L’arrivée d’un nouveau virus suscite toujours la curiosité. Va-t-il s’intégrer sans bruit au reste du monde vivant ou devenir une menace pour l’humanité ? Arnaud Fontanet se souvient avec précision de la publication de Gabriel Leung le 31 janvier 2020 dans « The Lancet », une étude de modélisation réalisée à partir de données chinoises sur ce qu'on appelle encore le virus 2019-nCoV. « Il nous apprend que le nombre de cas secondaires par personne infectée est de 2,68, c’est considérable, que le temps de doublement de l’épidémie est de 6 jours et que le virus pourrait infecter 60 % de la planète : c’est un choc ! » Au même moment, des chercheurs allemands tout aussi respectés démontrent, dans le « New England Journal of Medicine » (NEJM) qu’une personne asymptomatique peut transmettre le virus à un groupe de personnes. Déstabilisée, la France prendra pleinement conscience de la menace une fois que la première vague touche le nord de l’Italie, fin février. « On a vu les images de salles reconverties en hôpitaux de fortune chez nos voisins, on s’est identifié… »

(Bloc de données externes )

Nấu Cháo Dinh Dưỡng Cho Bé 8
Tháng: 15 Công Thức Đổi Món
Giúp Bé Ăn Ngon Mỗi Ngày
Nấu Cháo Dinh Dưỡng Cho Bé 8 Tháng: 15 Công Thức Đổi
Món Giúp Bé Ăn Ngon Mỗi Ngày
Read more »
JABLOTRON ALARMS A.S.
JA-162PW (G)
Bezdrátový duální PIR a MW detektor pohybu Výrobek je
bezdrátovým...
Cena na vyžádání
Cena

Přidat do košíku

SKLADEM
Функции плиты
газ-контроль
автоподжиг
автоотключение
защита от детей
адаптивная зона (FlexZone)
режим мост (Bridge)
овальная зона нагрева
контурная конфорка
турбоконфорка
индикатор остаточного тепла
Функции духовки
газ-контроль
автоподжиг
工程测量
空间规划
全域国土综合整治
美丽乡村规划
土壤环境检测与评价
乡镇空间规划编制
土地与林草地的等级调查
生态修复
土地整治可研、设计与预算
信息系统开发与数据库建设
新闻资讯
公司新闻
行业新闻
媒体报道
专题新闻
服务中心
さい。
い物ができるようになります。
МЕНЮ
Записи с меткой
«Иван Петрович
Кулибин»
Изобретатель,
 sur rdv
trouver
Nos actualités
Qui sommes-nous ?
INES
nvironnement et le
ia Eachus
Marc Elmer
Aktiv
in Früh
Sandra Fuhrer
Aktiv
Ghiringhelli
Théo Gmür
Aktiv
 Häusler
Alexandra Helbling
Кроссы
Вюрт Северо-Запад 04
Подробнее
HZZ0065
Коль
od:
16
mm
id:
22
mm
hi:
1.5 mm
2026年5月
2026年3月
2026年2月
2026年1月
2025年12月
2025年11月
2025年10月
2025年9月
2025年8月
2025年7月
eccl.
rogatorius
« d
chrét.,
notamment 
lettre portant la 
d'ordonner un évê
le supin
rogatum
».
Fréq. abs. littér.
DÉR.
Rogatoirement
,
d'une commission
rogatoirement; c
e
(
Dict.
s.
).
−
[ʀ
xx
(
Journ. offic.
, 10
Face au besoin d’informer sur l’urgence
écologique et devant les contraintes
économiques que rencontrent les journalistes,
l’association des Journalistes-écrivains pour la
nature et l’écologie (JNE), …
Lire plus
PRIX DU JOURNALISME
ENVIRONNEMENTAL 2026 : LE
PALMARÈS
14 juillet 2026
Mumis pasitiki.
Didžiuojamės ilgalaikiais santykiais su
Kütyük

La recherche bat son plein, la France réunit des experts, le Conseil scientifique, sous la présidence de Jean-François Delfraissy et dont Arnaud Fontanet fait partie, publie son tout premier avis le 12 mars. « On fait état d’une situation très dégradée au nord de l’Italie, d’un doublement de l’épidémie en 4-5 jours, de sujets de moins de 60 ans avec des formes très sévères qui allaient devoir être gardés en réanimation pendant au moins trois semaines, donc avec un risque de saturation des hôpitaux. L’OMS a déclaré l’état de pandémie le 11 mars. Et des modélisations de l’Imperial College nous laissent entendre que 50 % de la population pourrait être infectée, avec un taux de létalité de 0,5 à 1 %, soit des centaines de milliers de Français qui allaient mourir si rien n’était fait, et qu’il faut réduire nos contacts d’au moins 60 %. Donc l’impensable s’est produit : La France, après l’Italie et l’Espagne, entre en confinement le 17 mars. Le pays est à l’arrêt face à une menace qu’on n’a pas pu stopper autrement. »
Réponse biomédicale
Car oui, le confinement fonctionne : le pic d’admission à l’hôpital se produit en moyenne 11 jours après, puis chute. Problème : après cette première vague meurtrière, seulement 5,3 % de la population a rencontré le virus, c’est bien loin des 50-60 % nécessaires pour arrêter la circulation épidémique. « Le confinement gèle la situation, et c’était nécessaire, il ne la résout pas, c’est une solution d’attente mais il faut, à un moment, une réponse biomédicale avec des traitements et des vaccins. Or, fin 2020, de façon inespérée, un vaccin efficace à 95 % sur les formes symptomatiques est prêt ! », rappelle Arnaud Fontanet.
Avec un recul à trois ans sur l’excès de mortalité en Europe, l’épidémiologiste note que la France « ne s’en sort pas si mal », mais le meilleur élève est le Danemark. Sa méthode ? La réponse précoce. La première ministre danoise, Mette Frederiksen, prend en effet les premières mesures de contrôle de l’épidémie qui aboutissent à un confinement dès le 10 mars, soit une semaine avant la France, alors que le pays compte 10 personnes hospitalisées sur 6 millions d’habitants. Rebelote en novembre 2020 : le Danemark confine une semaine plus tôt, mais déconfine un mois plus tôt. Enfin, quand Omicron arrive, les mesures restent légères et s’appuient sur une vaccination massive. Un modèle qu’Arnaud Fontanet invite à suivre mais qui doit reposer, pour le gouvernement comme pour la population, sur une grande confiance dans la science.